Moreover, the surest way to alienate potential allies and destroy the effort to restore the environment is to link it with radical proposals unrelated to the main objective. For instance, population control is necessary but we need not stop procreating altogether. Unplanned economic growth cannot continue, yet to bring growth to a crashing halt would wipe out the fiscal wherewithal for anti-pollution measures. And though technology cannot be allowed to run wild, we must have new technology to produce clean energy and in fact to clean up the environment itself.
What we need at this point in the environmental movement is a good dose of old-fashioned Kansas common sense, the kind which Alf Landon has always represented. A third of a century ago, he observed:
If a high wind "rips the roof off a house. . .we don't tear down the walls and abandon the whole structure. . .we put on a new and better roof, strengthening those parts discovered to be weak."
What Kind of Growth?
The question, therefore, is not whether there shall be growth — there will be growth of one kind or another as long as man struggles to perfect himself. The question is how to define it, how to plan for it, how to limit its deleterious consequences over the span of decades and centuries. Indeed, the emergence of environmental concern gives us a unique opportunity to prove that we can create a society that is clean, safe, quiet and beautiful, and yet also satisfies legitimate material needs.
I believe profoundly that earth renovation is tantamount to self renovation, the key not only to a clean and orderly society, but to greater human happiness as well. I envision a time when the majority of our people will regard it as an essential aspect of good citizenship to incorporate the precepts of environmentalism into their daily lives. They will come to see that no sacrifice is too great to restore the amenities of a decent life and to ensure the survival of mankind.
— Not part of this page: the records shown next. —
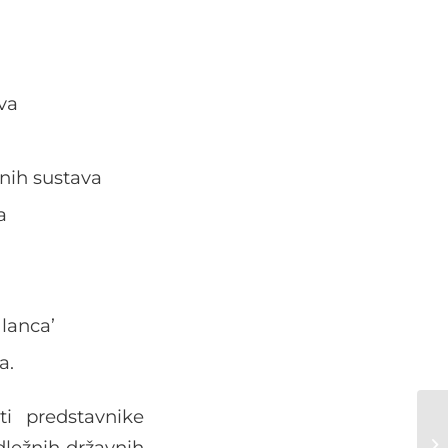
va
dnih sustava
a
 lanca’
a.
i predstavnike
adležnih državnih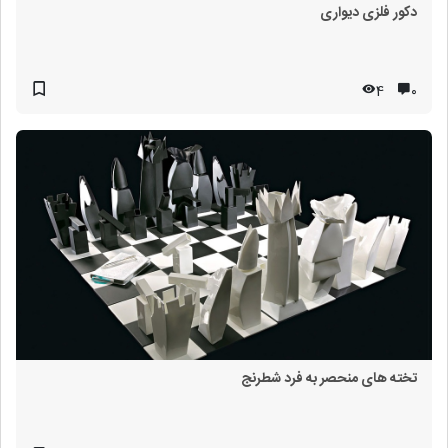
دکور فلزی دیواری
4
۰
تخته های منحصر به فرد شطرنج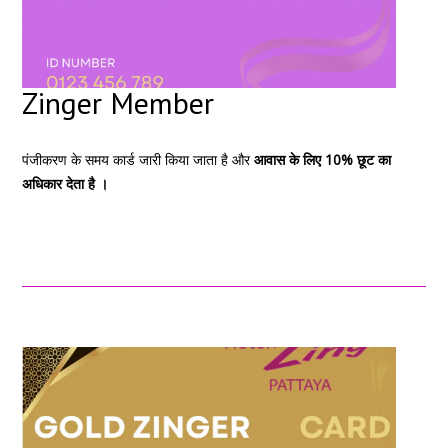
Zinger Member
पंजीकरण के समय कार्ड जारी किया जाता है और
आवास के लिए 10% छूट का
अधिकार देता है ।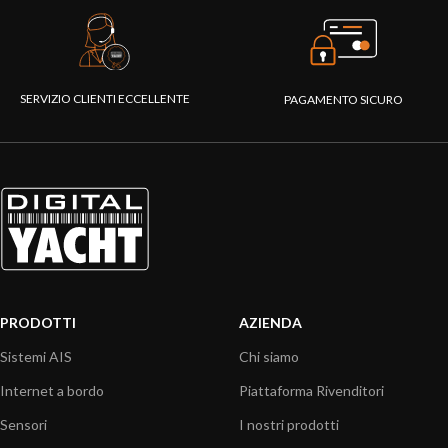
SERVIZIO CLIENTI ECCELLENTE
PAGAMENTO SICURO
PRODOTTI
AZIENDA
Sistemi AIS
Chi siamo
Internet a bordo
Piattaforma Rivenditori
Sensori
I nostri prodotti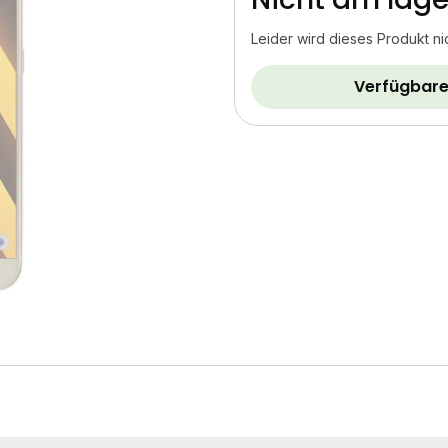
Leider wird dieses Produkt ni
Verfügbare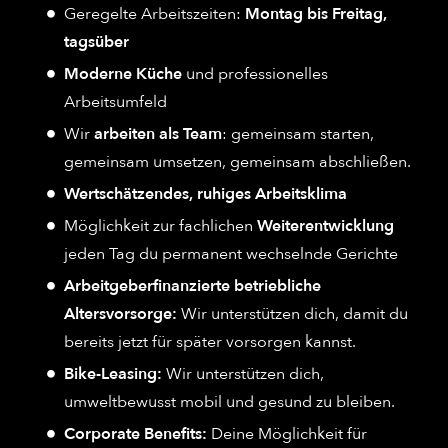
Geregelte Arbeitszeiten:
Montag bis Freitag,
tagsüber
Moderne Küche
und professionelles
Arbeitsumfeld
Wir
arbeiten als Team
: gemeinsam starten,
gemeinsam umsetzen, gemeinsam abschließen.
Wertschätzendes, ruhiges Arbeitsklima
Möglichkeit zur fachlichen
Weiterentwicklung
jeden Tag du permanent wechselnde Gerichte
Arbeitgeberfinanzierte betriebliche
Altersvorsorge:
Wir unterstützen dich, damit du
bereits jetzt für später vorsorgen kannst.
Bike-Leasing:
Wir unterstützen dich,
umweltbewusst mobil und gesund zu bleiben.
Corporate Benefits:
Deine Möglichkeit für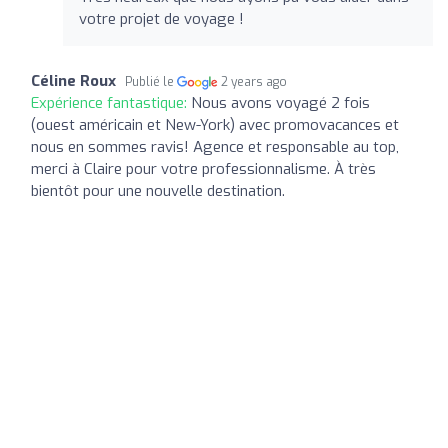
votre projet de voyage !
Céline Roux
Publié le
2 years ago
Expérience fantastique:
Nous avons voyagé 2 fois
(ouest américain et New-York) avec promovacances et
nous en sommes ravis! Agence et responsable au top,
merci à Claire pour votre professionnalisme. À très
bientôt pour une nouvelle destination.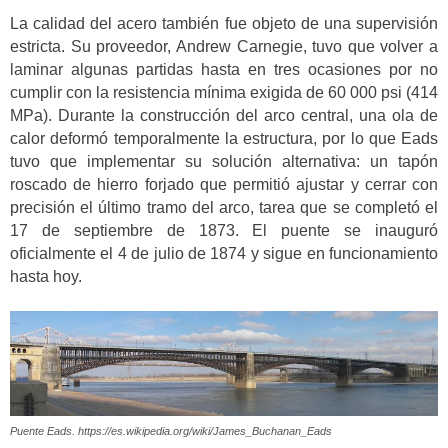
La calidad del acero también fue objeto de una supervisión
estricta. Su proveedor, Andrew Carnegie, tuvo que volver a
laminar algunas partidas hasta en tres ocasiones por no
cumplir con la resistencia mínima exigida de 60 000 psi (414
MPa). Durante la construcción del arco central, una ola de
calor deformó temporalmente la estructura, por lo que Eads
tuvo que implementar su solución alternativa: un tapón
roscado de hierro forjado que permitió ajustar y cerrar con
precisión el último tramo del arco, tarea que se completó el
17 de septiembre de 1873. El puente se inauguró
oficialmente el 4 de julio de 1874 y sigue en funcionamiento
hasta hoy.
Puente Eads. https://es.wikipedia.org/wiki/James_Buchanan_Eads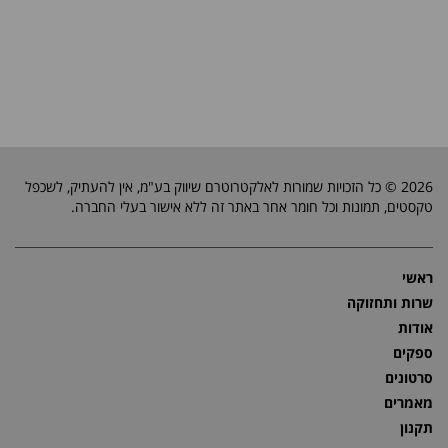
2026 © כל הזכויות שמורות לאלקטרוטרם שיווק בע"מ, אין להעתיק, לשכפל
טקסטים, תמונות וכל חומר אחר באתר זה ללא אישור בעלי החברה.
ראשי
שרות ותחזוקה
אודות
ספקים
סרטונים
מאמרים
תקנון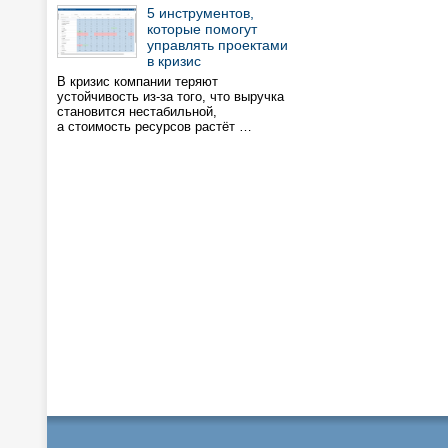
5 инструментов,
которые помогут
управлять проектами
в кризис
В кризис компании теряют
устойчивость из-за того, что выручка
становится нестабильной,
а стоимость ресурсов растёт …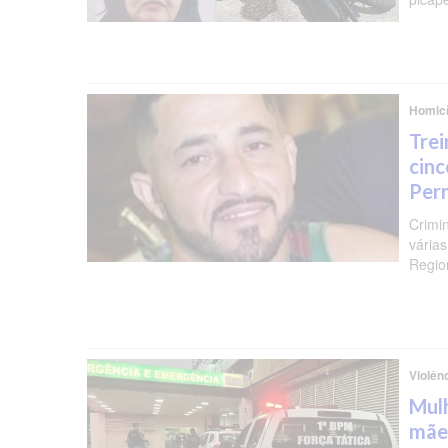
Homicí
Trei
cinc
Per
Crimi
várias
Regio
Violên
Mulh
mãe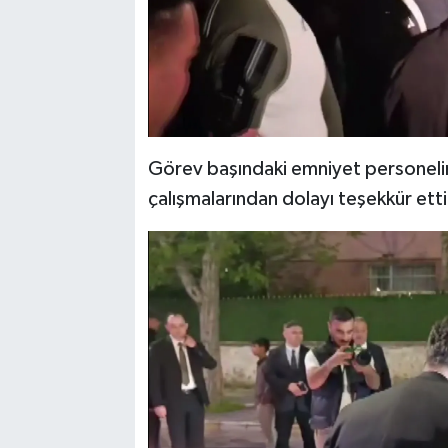
Görev başındaki emniyet personeline 
çalışmalarından dolayı teşekkür etti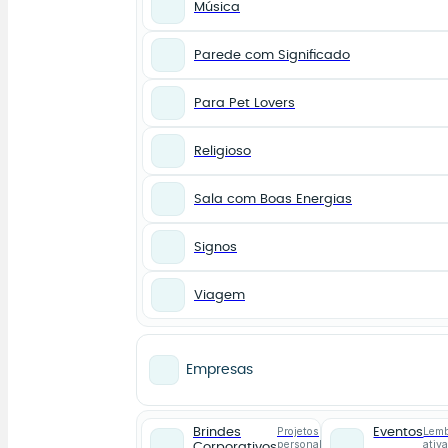
Música
Parede com Significado
Para Pet Lovers
Religioso
Sala com Boas Energias
Signos
Viagem
Empresas
Projetos
Lemb
Brindes
Eventos
personalizados
ativ
Corporativos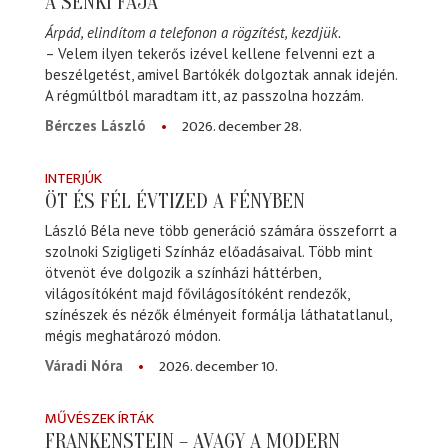
A SENKI FÁJA
Árpád, elindítom a telefonon a rögzítést, kezdjük.
– Velem ilyen tekerős izével kellene felvenni ezt a
beszélgetést, amivel Bartókék dolgoztak annak idején.
A régmúltból maradtam itt, az passzolna hozzám.
2026. december 28.
Bérczes László
INTERJÚK
ÖT ÉS FÉL ÉVTIZED A FÉNYBEN
László Béla neve több generáció számára összeforrt a
szolnoki Szigligeti Színház előadásaival. Több mint
ötvenöt éve dolgozik a színházi háttérben,
világosítóként majd fővilágosítóként rendezők,
színészek és nézők élményeit formálja láthatatlanul,
mégis meghatározó módon.
2026. december 10.
Váradi Nóra
MŰVÉSZEK ÍRTÁK
FRANKENSTEIN – AVAGY A MODERN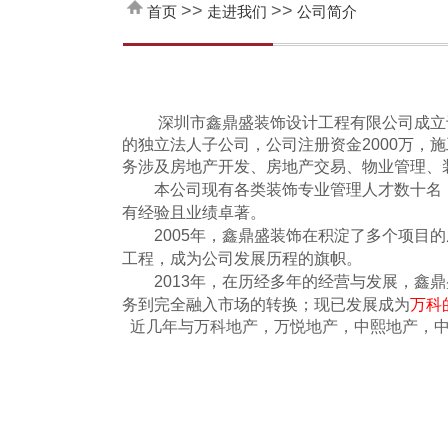
>>
>>
首页
走进我们
公司简介
深圳市鑫鼎盛装饰设计工程有限公司成立于2
的独立法人子公司，公司注册资金2000万，
务涉及房地产开发、房地产交易、物业管理、
本公司现有各类装饰专业管理人才数十名，
有经验且业绩卓著。
2005年，鑫鼎盛装饰在积淀了多个项目的成
工程，成为公司发展历程的旗帜。
2013年，在历经多年的经营与发展，鑫鼎
务到完全融入市场的转换；现已发展成为
万科
近几年与万科地产，万悦地产，中熙地产，中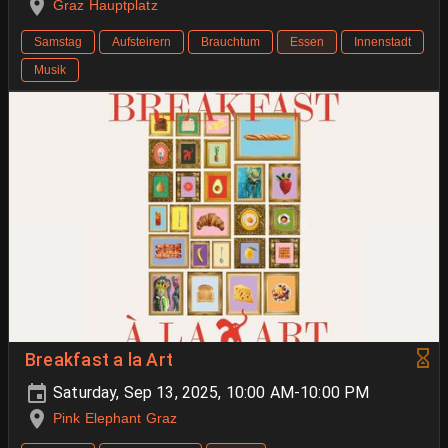
Graz Hauptplatz
Samstag
Aufsteirern
Brauchtum
Essen
Innenstadt
Musik
Breakfast a la Art
Saturday, Sep 13, 2025, 10:00 AM-10:00 PM
Pink Elephant Graz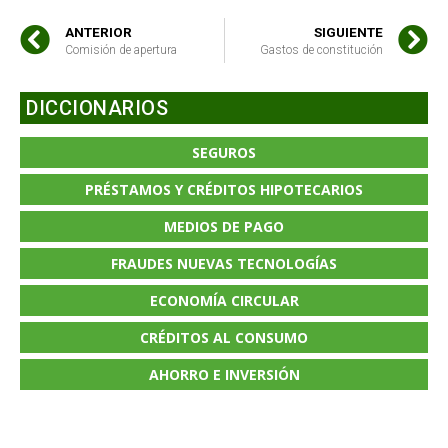
ANTERIOR
SIGUIENTE
Comisión de apertura
Gastos de constitución
DICCIONARIOS
SEGUROS
PRÉSTAMOS Y CRÉDITOS HIPOTECARIOS
MEDIOS DE PAGO
FRAUDES NUEVAS TECNOLOGÍAS
ECONOMÍA CIRCULAR
CRÉDITOS AL CONSUMO
AHORRO E INVERSIÓN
There is one more bit of wisdom I have learned from Alf Landon that I'd like to share with you. In times as difficult and trying as these three decades ago he said: "We are aware that we must make our just contribution to the solution of the problems of the times. Each generation in turn has its own problems to solve for posterity. No age has escaped this inspiring responsibility." In short, we must act or be judged not to have lived.
What awaits us is a world of unparalleled danger and therefore of unequalled opportunity. It is not a time which can give much comfort to the smug or the fainthearted, but it must surely stir the minds and souls of those who thrive on the challenge of new ideas. We are called upon to question some of the most hallowed notions of our culture — concepts of family size, energy use, waste, success, technology and uncontrolled growth which constitute the very foundation and thrust of America these last 200 years. We are called upon to build a world where human beings count for more than machines.
The True Meaning
This, then, is the true meaning of environmentalism in our time. It teaches a new ethics and a new reverence for life. It can help to unify the American people. And if carried to fruition, it will inspire mature confidence in man's power to control his own destiny.
As the President said three years ago we should lower our voices, but never our sights. We must be a generation of idealists without illusions which seeks painstakingly, one step at a time, to fulfill the dreams that have inspired good men in all ages. There may be no Utopia, no recreating Eden on Earth, but there is for each of us a beckoning vision: man at peace with himself, his neighbor, his world.